Spesimen bergelombang yang dipamerkan antara September 1822 dan 1823 Januari di Rumah Kopi Turf di St James Street memberikan contoh bagus tentang jumlah uang yang bisa dihasilkan oleh spesimen semacam itu. Ratusan penonton membayar satu shilling untuk melihatnya - karena berbagai publikasi melaporkan keasliannya, mengutuknya sebagai pemalsuan, atau memetakan kisah akuisisinya yang luar biasa (pemiliknya, Kapten Samuel Barrett Eades, telah menjual sebuah kapal yang bukan miliknya kepadanya untuk mendanai pembelian). Dua dekade kemudian, putri duyung yang sama melintasi Atlantik dan menjadi daya tarik utama PT Barnum yang paling terkenal.

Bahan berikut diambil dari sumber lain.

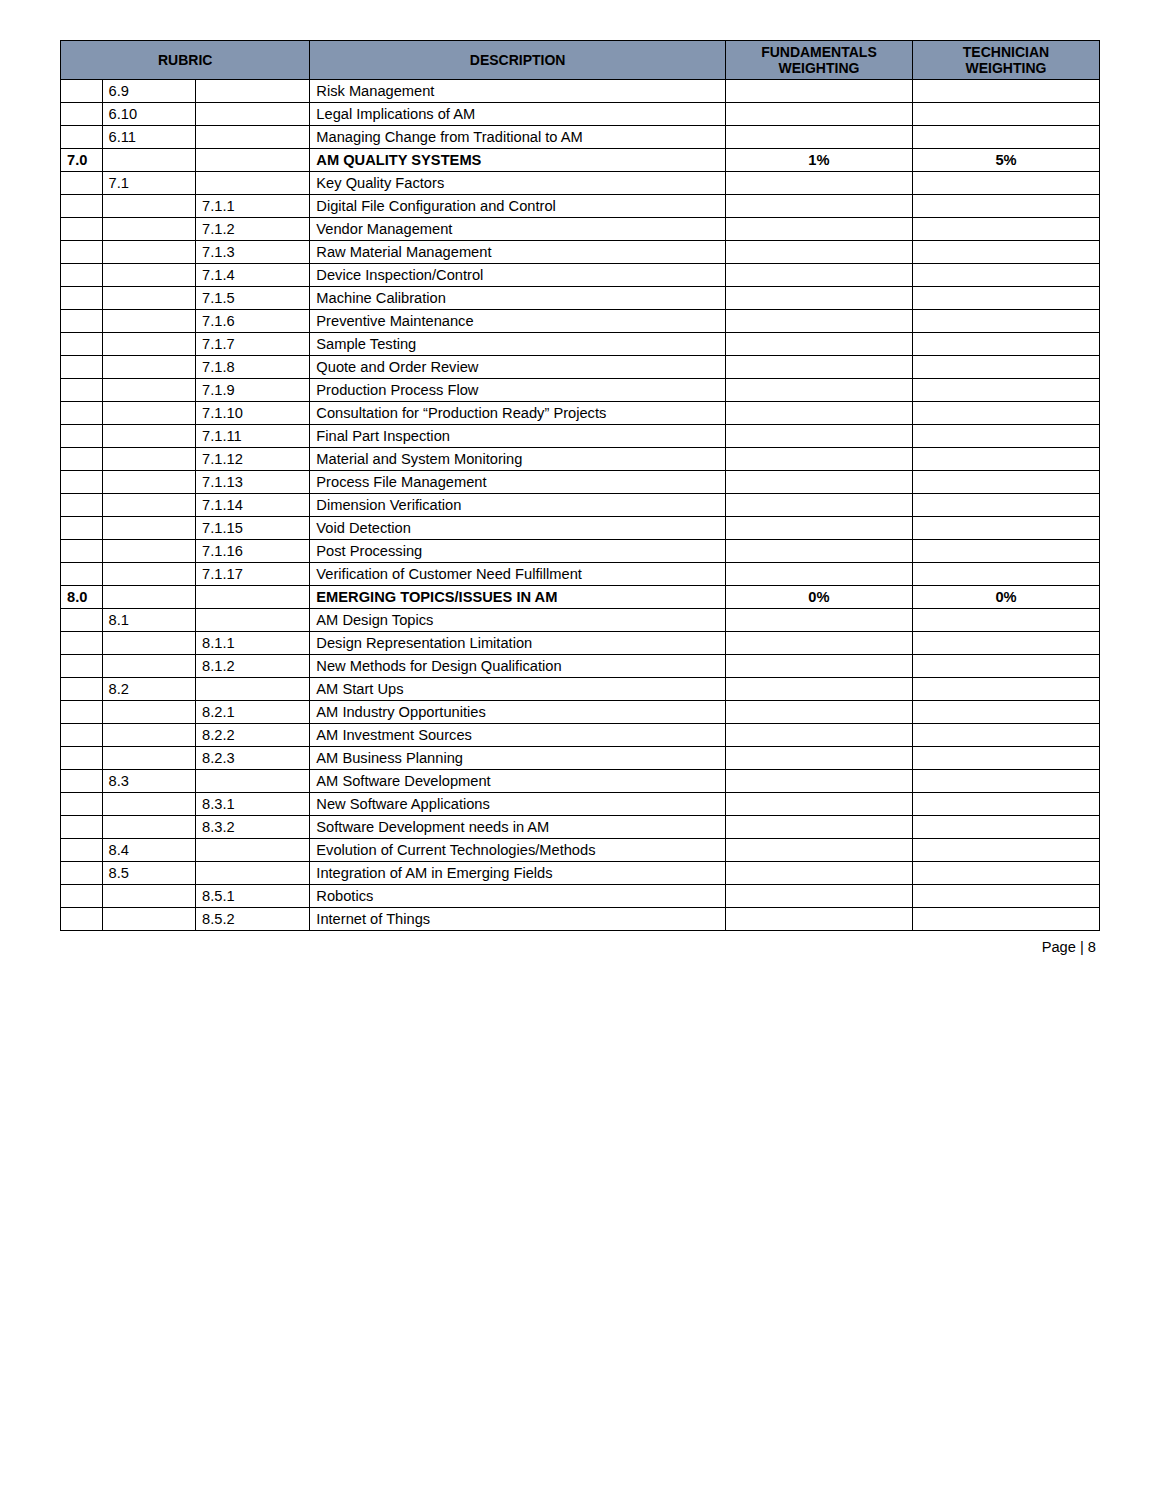| RUBRIC | DESCRIPTION | FUNDAMENTALS WEIGHTING | TECHNICIAN WEIGHTING |
| --- | --- | --- | --- |
| | 6.9 | | Risk Management | | |
| | 6.10 | | Legal Implications of AM | | |
| | 6.11 | | Managing Change from Traditional to AM | | |
| 7.0 | | | AM QUALITY SYSTEMS | 1% | 5% |
| | 7.1 | | Key Quality Factors | | |
| | | 7.1.1 | Digital File Configuration and Control | | |
| | | 7.1.2 | Vendor Management | | |
| | | 7.1.3 | Raw Material Management | | |
| | | 7.1.4 | Device Inspection/Control | | |
| | | 7.1.5 | Machine Calibration | | |
| | | 7.1.6 | Preventive Maintenance | | |
| | | 7.1.7 | Sample Testing | | |
| | | 7.1.8 | Quote and Order Review | | |
| | | 7.1.9 | Production Process Flow | | |
| | | 7.1.10 | Consultation for “Production Ready” Projects | | |
| | | 7.1.11 | Final Part Inspection | | |
| | | 7.1.12 | Material and System Monitoring | | |
| | | 7.1.13 | Process File Management | | |
| | | 7.1.14 | Dimension Verification | | |
| | | 7.1.15 | Void Detection | | |
| | | 7.1.16 | Post Processing | | |
| | | 7.1.17 | Verification of Customer Need Fulfillment | | |
| 8.0 | | | EMERGING TOPICS/ISSUES IN AM | 0% | 0% |
| | 8.1 | | AM Design Topics | | |
| | | 8.1.1 | Design Representation Limitation | | |
| | | 8.1.2 | New Methods for Design Qualification | | |
| | 8.2 | | AM Start Ups | | |
| | | 8.2.1 | AM Industry Opportunities | | |
| | | 8.2.2 | AM Investment Sources | | |
| | | 8.2.3 | AM Business Planning | | |
| | 8.3 | | AM Software Development | | |
| | | 8.3.1 | New Software Applications | | |
| | | 8.3.2 | Software Development needs in AM | | |
| | 8.4 | | Evolution of Current Technologies/Methods | | |
| | 8.5 | | Integration of AM in Emerging Fields | | |
| | | 8.5.1 | Robotics | | |
| | | 8.5.2 | Internet of Things | | |
Page | 8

Dari abad ke 19 sampai sekarang, para seniman telah memanfaatkan estetika erotis dari bentuk putri duyung untuk menavigasi seksualitas wanita dan hasrat manusia, menghasilkan karya yang beragam seperti John William Waterhouse's Sebuah putri duyung (1900) dan René Magritte's Penemuan Kolektif (1934). Sementara itu, penulis seperti Matthew Arnold, TS Eliot dan Oscar Wilde telah menenunkan kekuatan imajinatif mereka ke dalam eksplorasi sastra tentang cinta dan kehilangan, usia tua dan ketidakmampuan seksual, dan isolasi modernitas.

PercakapanFleksibilitas inilah yang memungkinkan putri duyung bertahan sebagai ikon lintas budaya dan lintas waktu. Sebagai makhluk dualitas, milik dua dunia, putri duyung mewujudkan kontradiksi dan kesatuan - dia adalah cipher yang bisa diatasi yang menyerap dan mengubah harapan, ambisi, kecemasan dan ketakutan apa pun yang kita temukan padanya. Meskipun mungkin tampak bahwa abad 21st memiliki keunggulan dalam melakukan romantisasi, ekologis, feminisasi dan mempolitisir putri duyung untuk lebih memahami diri kita sendiri, kita hanya mengikuti jejak nenek moyang kita karena mengalah pada pesona kunonya.

Tentang Penulis

Sarah Peverley, Guru Besar Bahasa Inggris, University of Liverpool

Artikel ini awalnya diterbitkan pada Percakapan. Membaca Artikel asli.